(Exercise) The lines below starting at the line containing "part: (1266, 694) -> (769, 586), size x0.62" and ending at the line containing "text: (191, 1275) -> (270, 1103), 132 -> 100" are to be repeated exactly, with both ends kept and nothing else added.
━━ Data to examine ━━
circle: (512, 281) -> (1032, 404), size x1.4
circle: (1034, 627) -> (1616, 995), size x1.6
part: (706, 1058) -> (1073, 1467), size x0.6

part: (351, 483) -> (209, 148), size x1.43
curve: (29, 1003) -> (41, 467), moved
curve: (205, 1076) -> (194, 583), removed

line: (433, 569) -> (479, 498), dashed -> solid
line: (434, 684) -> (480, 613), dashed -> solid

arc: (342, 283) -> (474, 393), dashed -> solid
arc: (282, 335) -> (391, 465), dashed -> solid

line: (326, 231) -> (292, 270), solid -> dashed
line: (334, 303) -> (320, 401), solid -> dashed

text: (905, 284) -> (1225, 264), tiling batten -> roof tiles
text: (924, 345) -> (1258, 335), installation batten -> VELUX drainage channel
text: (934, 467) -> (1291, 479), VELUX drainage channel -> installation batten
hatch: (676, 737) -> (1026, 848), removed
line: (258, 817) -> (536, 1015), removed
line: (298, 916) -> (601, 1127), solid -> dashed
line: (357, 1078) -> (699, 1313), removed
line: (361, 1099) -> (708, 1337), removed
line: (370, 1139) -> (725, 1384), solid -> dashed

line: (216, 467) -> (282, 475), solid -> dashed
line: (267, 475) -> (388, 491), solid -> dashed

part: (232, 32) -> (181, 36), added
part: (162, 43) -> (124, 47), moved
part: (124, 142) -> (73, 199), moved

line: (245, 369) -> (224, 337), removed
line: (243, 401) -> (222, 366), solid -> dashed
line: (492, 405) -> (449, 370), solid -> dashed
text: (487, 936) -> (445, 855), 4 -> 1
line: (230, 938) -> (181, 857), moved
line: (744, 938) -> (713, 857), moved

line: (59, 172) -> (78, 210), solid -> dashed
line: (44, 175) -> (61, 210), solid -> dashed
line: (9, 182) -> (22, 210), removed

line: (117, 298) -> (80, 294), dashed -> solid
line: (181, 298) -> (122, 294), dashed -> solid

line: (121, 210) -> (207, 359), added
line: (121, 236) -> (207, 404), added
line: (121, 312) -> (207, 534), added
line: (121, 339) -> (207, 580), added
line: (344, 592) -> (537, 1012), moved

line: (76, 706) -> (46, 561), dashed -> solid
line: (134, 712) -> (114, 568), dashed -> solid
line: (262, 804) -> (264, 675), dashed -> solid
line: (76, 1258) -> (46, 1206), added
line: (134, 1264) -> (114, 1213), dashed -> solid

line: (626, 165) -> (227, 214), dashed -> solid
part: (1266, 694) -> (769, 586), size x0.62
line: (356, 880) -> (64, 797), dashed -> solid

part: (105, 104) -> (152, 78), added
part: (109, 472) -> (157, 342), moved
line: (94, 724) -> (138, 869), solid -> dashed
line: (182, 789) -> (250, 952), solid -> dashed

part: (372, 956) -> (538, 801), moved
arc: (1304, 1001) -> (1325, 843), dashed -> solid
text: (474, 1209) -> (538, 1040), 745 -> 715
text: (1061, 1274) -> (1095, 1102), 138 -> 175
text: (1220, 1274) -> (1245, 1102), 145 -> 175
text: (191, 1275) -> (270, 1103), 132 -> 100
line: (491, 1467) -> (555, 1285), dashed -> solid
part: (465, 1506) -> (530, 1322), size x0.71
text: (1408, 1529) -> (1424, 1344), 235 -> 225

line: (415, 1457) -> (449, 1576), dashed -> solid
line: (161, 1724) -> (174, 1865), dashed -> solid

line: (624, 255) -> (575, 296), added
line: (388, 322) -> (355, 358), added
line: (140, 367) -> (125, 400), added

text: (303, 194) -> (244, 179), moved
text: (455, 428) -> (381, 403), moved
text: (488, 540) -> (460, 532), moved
━━━
(Solved problem)
part: (1266, 694) -> (769, 586), size x0.62
line: (356, 880) -> (64, 797), dashed -> solid

part: (105, 104) -> (152, 78), added
part: (109, 472) -> (157, 342), moved
line: (94, 724) -> (138, 869), solid -> dashed
line: (182, 789) -> (250, 952), solid -> dashed

part: (372, 956) -> (538, 801), moved
arc: (1304, 1001) -> (1325, 843), dashed -> solid
text: (474, 1209) -> (538, 1040), 745 -> 715
text: (1061, 1274) -> (1095, 1102), 138 -> 175
text: (1220, 1274) -> (1245, 1102), 145 -> 175
text: (191, 1275) -> (270, 1103), 132 -> 100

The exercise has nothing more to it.